Multiple user-agents can share rules:

User-agent: e

User-agent: f

Disallow: /g

→ Both e and f follow /g restriction.

📜 Example of Correct Syntax #

# Block all bots from /private/

User-agent: *

Disallow: /private/

# Allow Googlebot access to /private/reports/

User-agent: Googlebot

Allow: /private/reports/

# Add sitemap location

Sitemap: https://example.com/sitemap.xml

💡 FSIDM Practical Tip for Students

Test in Search Console after every change.
Keep rules minimal → complex rules increase errors.
Always combine Disallow + Allow smartly for sections.

🚦 URL Matching Based on Path Values in robots.txt #

Google uses the path part of a URL (after domain name) to decide if a robots.txt rule applies. It compares this path to the allow and disallow rules.
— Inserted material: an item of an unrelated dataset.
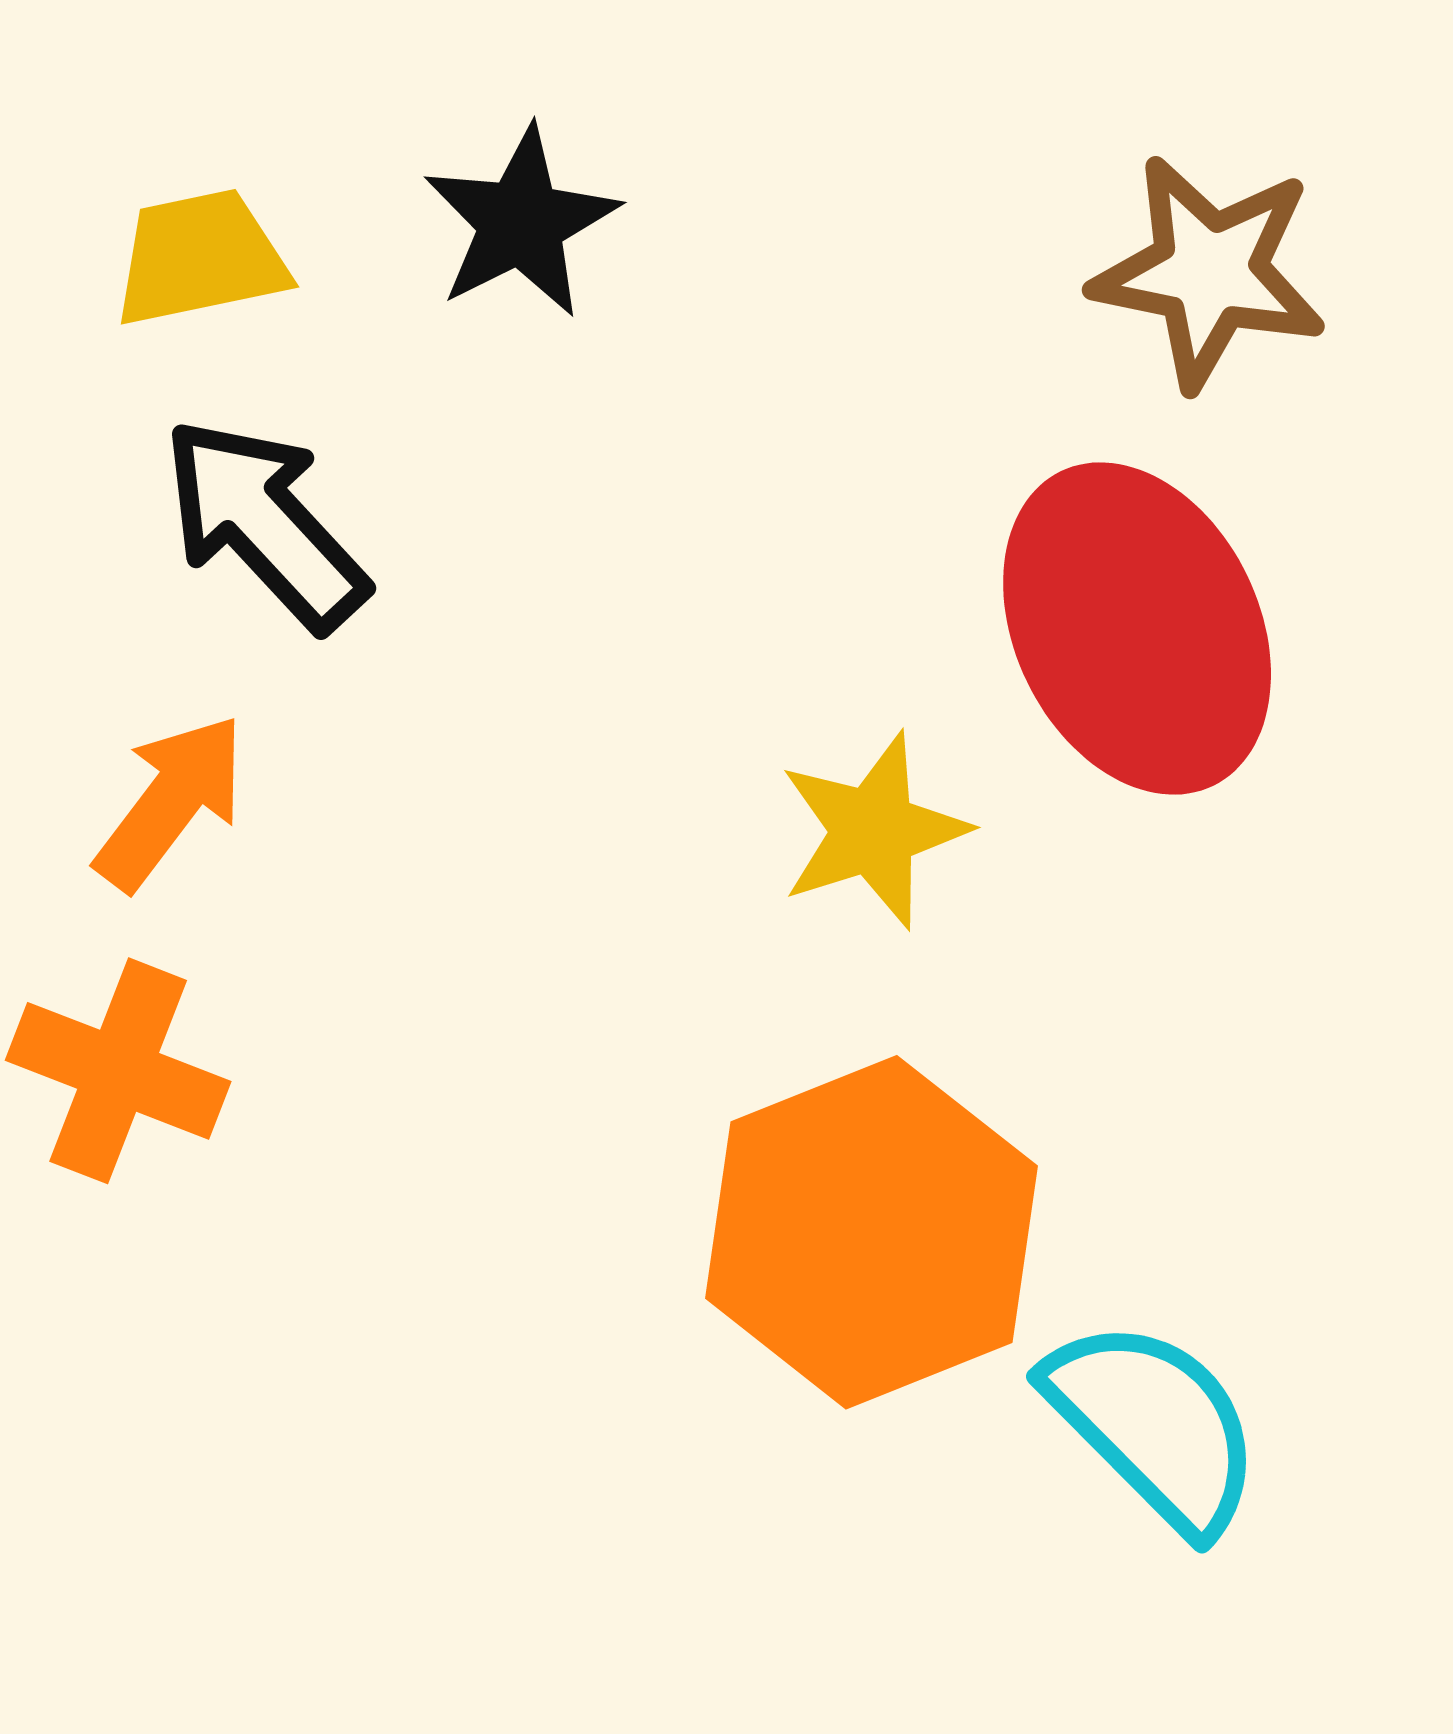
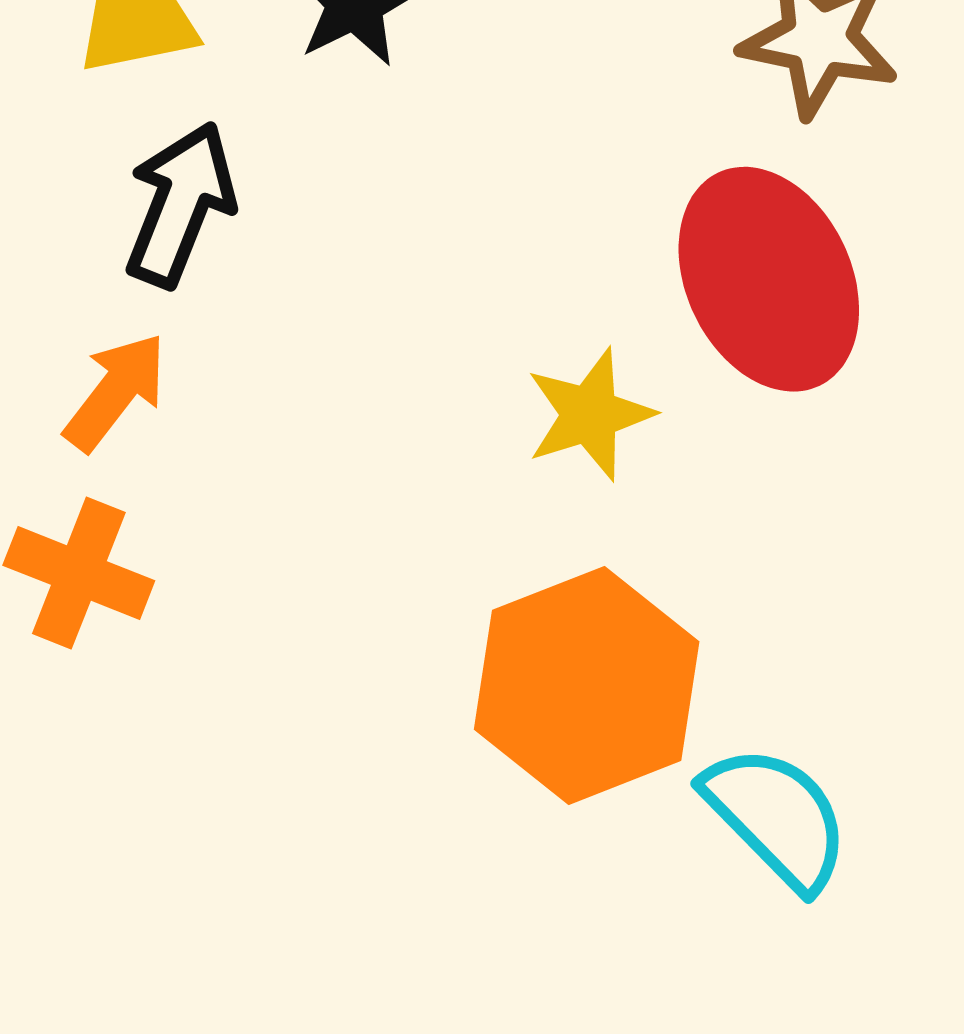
black arrow: (265, 524) -> (180, 204), turned 64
🎯 Key Wildcards Supported: #

Wildcard	Meaning	Example Match
*	Matches 0 or more characters	/fish* matches /fish.html, /fishheads, etc.
$	Matches end of URL	/*.php$ matches /index.php but not /index.php?x=1

📌 Examples of Matching Rules #

Rule	Matches	Doesn’t Match
/	The root and everything below it (whole site)	—
/fish	/fish, /fish.html, /fish/salmon.html, /fish.php?id=anything	/Fish.asp (case-sensitive), /catfish, /desert/fish
/fish/	Anything inside /fish/ folder, e.g. /fish/salmon.htm, /fish/?id=anything	/fish (without slash), /fish.html
/*.php	Any URL containing .php, e.g. /index.php, /folder/filename.php?params	/windows.PHP (case sensitive)
/*.php$	URLs ending exactly with .php e.g. /file.php, /folder/file.php	/file.php5, /file.php?param
/fish*.php	URLs containing /fish followed by .php somewhere, e.g. /fish.php, /fishheads/catfish.php	/Fish.PHP (case sensitive)

⚖️ Order of Precedence — Which Rule Wins? #

Google uses the most specific (longest matching) rule for a URL.
If there are conflicting rules, Google applies the least restrictive rule (i.e., allows crawling if possible).

🔥 Real-World Examples #

URL	Rules	Which Rule Applies?	Why?
https://example.com/page	allow: /pdisallow: /	allow: /p	/p is more specific than /
https://example.com/folder/page	allow: /folderdisallow: /folder	allow: /folder	In conflict, Google picks least restrictive rule
https://example.com/page.htm	allow: /pagedisallow: /*.htm	disallow: /*.htm	Longer, more specific disallow rule applies
https://example.com/page.php5	allow: /pagedisallow: /*.ph	allow: /page	Least restrictive rule wins
https://example.com/	allow: /$disallow: /	allow: /$	$ means exact root, more specific
https://example.com/page.htm	allow: /$disallow: /	disallow: /	allow: /$ only matches root URL, not /page.htm

💡 FSIDM Pro Tip #

When writing rules:

Use /folder/ to block a directory’s content only.
Use /file.ext to block specific files.
Use wildcards * and $ wisely to cover patterns.
Always test your robots.txt with Google Search Console to verify rule behavior!